** RECORD EXTRACTS follows **
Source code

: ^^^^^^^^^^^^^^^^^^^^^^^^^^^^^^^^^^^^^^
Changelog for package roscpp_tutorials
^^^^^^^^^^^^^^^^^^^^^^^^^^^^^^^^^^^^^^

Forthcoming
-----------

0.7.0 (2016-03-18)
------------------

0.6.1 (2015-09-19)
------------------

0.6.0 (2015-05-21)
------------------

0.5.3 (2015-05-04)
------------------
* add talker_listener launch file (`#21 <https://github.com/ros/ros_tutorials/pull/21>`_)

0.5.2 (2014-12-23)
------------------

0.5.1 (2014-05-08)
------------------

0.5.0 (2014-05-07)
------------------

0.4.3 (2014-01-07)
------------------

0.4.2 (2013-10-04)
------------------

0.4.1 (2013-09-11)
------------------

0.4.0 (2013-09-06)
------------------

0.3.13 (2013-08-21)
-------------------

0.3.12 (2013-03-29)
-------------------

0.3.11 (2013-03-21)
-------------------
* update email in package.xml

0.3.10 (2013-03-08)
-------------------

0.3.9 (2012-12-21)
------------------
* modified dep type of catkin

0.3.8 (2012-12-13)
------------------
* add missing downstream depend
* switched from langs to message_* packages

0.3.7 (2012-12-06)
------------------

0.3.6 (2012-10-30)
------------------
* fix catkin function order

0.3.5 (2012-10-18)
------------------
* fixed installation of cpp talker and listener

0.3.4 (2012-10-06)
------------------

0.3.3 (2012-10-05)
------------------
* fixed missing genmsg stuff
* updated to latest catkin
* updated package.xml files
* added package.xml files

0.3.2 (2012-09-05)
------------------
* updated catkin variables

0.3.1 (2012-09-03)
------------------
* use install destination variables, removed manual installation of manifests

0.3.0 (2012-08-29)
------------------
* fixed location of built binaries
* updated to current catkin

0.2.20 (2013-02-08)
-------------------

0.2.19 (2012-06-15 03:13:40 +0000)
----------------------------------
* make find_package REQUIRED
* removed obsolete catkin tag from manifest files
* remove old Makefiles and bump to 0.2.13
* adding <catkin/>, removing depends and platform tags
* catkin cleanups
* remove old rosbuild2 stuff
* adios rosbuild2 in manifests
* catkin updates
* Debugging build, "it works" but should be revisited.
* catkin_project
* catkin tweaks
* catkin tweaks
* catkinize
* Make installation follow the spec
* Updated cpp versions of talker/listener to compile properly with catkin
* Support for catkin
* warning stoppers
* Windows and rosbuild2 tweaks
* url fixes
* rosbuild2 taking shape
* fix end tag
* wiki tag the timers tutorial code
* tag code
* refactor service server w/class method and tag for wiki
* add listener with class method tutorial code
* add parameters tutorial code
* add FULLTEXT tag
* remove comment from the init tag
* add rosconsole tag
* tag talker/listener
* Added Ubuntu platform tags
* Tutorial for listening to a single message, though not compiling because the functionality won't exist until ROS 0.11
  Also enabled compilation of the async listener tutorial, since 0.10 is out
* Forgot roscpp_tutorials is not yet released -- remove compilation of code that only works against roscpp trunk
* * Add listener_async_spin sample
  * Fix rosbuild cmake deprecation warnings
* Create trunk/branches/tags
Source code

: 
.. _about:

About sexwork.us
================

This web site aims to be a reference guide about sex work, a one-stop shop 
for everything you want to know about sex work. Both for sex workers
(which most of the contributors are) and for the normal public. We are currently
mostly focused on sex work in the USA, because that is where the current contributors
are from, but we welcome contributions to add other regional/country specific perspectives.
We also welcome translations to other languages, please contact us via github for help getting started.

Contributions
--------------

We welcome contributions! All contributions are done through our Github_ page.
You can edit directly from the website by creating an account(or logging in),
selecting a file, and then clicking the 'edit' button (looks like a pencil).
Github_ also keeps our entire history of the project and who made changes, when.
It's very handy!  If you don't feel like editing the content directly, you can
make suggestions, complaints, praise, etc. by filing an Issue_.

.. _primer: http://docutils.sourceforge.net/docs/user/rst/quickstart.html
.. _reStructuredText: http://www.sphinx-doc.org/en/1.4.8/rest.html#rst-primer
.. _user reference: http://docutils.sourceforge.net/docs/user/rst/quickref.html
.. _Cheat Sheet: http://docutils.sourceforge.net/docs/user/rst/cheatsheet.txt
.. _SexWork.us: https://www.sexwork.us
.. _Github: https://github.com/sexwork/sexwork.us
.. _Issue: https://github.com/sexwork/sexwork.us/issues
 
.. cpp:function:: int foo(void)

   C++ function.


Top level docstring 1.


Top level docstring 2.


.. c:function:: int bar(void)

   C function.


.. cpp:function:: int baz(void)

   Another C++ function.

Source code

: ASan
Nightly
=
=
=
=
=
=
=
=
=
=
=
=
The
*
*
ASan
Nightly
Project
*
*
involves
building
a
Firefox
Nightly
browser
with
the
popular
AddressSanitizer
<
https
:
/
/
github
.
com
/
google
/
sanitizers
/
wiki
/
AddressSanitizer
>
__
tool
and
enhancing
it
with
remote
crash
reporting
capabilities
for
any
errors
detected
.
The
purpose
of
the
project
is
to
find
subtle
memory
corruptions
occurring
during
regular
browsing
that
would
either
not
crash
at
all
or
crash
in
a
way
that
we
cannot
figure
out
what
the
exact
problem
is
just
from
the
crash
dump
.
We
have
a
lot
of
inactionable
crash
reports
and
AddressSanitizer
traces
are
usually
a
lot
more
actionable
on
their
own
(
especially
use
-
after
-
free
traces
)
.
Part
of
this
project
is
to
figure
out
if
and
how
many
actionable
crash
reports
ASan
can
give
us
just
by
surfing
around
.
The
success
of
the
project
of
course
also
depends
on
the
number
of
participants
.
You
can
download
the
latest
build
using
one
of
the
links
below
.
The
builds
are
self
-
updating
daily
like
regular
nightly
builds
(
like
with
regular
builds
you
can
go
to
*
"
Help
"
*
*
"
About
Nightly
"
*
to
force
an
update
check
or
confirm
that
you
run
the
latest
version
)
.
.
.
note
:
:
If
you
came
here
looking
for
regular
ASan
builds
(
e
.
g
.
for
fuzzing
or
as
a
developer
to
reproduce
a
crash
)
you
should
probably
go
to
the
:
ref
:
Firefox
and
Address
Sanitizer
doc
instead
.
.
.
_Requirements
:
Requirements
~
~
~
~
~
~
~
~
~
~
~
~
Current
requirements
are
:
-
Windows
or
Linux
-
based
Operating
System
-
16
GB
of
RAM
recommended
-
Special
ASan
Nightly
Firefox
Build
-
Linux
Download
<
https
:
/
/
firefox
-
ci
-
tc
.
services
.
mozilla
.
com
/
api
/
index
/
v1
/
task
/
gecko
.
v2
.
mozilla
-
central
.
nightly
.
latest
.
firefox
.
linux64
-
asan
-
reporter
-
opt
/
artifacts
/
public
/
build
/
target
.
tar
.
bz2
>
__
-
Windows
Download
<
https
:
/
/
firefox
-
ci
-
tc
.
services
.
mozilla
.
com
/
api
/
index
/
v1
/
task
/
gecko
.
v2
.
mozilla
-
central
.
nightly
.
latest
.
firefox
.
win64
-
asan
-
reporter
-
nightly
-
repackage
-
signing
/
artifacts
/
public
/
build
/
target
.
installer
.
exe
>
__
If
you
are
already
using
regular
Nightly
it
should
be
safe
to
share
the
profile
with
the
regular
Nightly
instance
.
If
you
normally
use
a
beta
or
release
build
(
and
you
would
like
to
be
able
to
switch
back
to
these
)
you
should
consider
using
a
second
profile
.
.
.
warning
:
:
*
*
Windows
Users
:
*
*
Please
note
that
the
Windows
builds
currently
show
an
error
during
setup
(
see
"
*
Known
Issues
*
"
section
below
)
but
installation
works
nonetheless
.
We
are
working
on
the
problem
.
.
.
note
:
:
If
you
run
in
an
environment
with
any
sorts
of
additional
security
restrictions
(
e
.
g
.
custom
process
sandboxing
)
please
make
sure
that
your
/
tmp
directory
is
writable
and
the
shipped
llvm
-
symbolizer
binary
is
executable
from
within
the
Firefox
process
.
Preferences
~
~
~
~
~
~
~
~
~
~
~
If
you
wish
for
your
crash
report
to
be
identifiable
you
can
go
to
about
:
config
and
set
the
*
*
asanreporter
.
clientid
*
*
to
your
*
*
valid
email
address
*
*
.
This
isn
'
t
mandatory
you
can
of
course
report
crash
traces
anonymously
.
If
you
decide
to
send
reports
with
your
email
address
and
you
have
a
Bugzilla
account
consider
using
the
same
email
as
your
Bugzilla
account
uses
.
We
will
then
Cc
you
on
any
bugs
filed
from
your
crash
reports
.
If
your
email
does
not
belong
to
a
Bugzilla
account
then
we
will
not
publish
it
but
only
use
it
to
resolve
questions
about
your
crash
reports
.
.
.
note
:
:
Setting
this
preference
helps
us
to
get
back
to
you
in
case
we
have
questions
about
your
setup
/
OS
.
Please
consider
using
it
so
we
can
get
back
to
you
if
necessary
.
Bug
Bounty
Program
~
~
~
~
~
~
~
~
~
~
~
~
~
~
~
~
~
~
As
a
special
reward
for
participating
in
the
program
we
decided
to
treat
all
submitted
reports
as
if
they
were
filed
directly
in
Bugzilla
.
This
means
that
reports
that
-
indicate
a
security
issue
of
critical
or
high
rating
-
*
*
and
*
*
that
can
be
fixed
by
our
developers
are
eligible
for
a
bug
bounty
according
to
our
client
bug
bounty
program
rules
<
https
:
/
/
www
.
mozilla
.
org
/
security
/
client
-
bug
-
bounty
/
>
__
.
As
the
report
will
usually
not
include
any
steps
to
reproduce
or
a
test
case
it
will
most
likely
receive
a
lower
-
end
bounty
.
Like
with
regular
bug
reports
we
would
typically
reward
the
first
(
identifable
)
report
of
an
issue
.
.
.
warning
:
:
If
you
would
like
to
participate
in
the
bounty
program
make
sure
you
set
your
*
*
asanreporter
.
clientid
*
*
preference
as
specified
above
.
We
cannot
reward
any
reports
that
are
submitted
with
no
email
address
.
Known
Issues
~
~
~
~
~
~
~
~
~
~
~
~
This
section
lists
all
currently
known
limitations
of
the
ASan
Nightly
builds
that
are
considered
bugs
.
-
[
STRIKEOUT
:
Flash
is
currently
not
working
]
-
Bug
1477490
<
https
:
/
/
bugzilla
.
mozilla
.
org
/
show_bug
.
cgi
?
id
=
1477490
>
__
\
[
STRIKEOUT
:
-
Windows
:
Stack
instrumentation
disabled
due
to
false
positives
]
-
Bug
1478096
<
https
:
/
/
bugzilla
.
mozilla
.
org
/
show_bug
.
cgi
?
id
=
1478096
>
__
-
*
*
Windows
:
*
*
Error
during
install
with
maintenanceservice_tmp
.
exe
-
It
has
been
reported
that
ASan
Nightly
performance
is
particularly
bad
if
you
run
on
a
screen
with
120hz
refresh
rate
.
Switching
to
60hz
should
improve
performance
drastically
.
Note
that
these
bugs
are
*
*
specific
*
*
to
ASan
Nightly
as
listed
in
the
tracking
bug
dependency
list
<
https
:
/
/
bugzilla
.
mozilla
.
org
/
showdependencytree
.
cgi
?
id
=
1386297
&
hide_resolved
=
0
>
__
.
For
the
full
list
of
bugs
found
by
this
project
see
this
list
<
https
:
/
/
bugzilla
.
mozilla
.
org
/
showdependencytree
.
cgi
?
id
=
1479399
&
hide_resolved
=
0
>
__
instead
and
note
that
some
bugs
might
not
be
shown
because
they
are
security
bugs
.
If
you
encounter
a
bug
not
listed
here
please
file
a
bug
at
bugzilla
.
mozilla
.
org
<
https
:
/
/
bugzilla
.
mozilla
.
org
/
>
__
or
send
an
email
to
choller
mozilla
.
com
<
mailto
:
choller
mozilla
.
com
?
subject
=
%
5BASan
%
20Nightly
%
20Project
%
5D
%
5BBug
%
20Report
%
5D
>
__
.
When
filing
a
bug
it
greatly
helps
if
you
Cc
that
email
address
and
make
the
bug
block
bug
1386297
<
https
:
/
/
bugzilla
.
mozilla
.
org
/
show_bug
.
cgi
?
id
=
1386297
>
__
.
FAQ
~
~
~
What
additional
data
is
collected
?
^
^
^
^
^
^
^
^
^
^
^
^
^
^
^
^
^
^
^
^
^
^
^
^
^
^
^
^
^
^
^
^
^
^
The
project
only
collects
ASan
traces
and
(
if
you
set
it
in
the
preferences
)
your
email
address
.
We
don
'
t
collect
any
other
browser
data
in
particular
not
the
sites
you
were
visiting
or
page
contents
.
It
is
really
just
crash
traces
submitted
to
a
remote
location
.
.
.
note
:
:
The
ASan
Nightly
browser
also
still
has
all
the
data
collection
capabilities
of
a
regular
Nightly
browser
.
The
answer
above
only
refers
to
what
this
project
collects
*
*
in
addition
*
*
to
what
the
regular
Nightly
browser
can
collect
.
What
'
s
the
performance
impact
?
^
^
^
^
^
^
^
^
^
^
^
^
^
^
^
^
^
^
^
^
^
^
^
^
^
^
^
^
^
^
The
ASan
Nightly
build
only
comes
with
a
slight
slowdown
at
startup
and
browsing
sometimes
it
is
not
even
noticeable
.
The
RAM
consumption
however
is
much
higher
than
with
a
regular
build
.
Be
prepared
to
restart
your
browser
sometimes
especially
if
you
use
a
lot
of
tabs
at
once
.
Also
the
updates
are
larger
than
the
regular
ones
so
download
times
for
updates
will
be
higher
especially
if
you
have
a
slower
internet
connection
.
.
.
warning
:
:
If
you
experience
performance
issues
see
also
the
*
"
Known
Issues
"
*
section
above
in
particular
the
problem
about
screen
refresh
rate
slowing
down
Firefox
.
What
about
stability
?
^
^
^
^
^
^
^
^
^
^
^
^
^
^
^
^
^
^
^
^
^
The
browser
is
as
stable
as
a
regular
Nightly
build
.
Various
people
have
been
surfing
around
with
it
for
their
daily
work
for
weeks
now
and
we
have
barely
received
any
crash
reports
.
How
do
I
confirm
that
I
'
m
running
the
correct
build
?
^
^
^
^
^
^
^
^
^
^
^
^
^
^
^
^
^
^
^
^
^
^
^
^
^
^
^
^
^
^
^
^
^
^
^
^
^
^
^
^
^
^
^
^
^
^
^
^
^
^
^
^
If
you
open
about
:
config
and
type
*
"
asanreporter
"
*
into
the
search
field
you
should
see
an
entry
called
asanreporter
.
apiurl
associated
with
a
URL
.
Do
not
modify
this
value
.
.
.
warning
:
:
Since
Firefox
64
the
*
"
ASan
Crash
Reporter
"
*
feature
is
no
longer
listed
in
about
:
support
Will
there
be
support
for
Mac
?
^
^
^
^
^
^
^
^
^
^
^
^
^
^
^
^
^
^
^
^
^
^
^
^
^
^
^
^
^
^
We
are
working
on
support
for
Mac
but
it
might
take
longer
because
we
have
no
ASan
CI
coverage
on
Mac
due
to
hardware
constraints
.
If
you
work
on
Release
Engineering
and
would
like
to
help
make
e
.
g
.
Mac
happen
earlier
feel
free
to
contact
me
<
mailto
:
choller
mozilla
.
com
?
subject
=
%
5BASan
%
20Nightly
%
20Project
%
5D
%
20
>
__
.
** End of RECORD EXTRACTS **
*PROBLEM TO SOLVE:* Only the lines from the first one of the listing up to and including the line where "0.4.0 (2013-09-06)" appears are wanted, reproduced exactly.

*RESPONSE TO THE EXERCISE:*
Source code

: ^^^^^^^^^^^^^^^^^^^^^^^^^^^^^^^^^^^^^^
Changelog for package roscpp_tutorials
^^^^^^^^^^^^^^^^^^^^^^^^^^^^^^^^^^^^^^

Forthcoming
-----------

0.7.0 (2016-03-18)
------------------

0.6.1 (2015-09-19)
------------------

0.6.0 (2015-05-21)
------------------

0.5.3 (2015-05-04)
------------------
* add talker_listener launch file (`#21 <https://github.com/ros/ros_tutorials/pull/21>`_)

0.5.2 (2014-12-23)
------------------

0.5.1 (2014-05-08)
------------------

0.5.0 (2014-05-07)
------------------

0.4.3 (2014-01-07)
------------------

0.4.2 (2013-10-04)
------------------

0.4.1 (2013-09-11)
------------------

0.4.0 (2013-09-06)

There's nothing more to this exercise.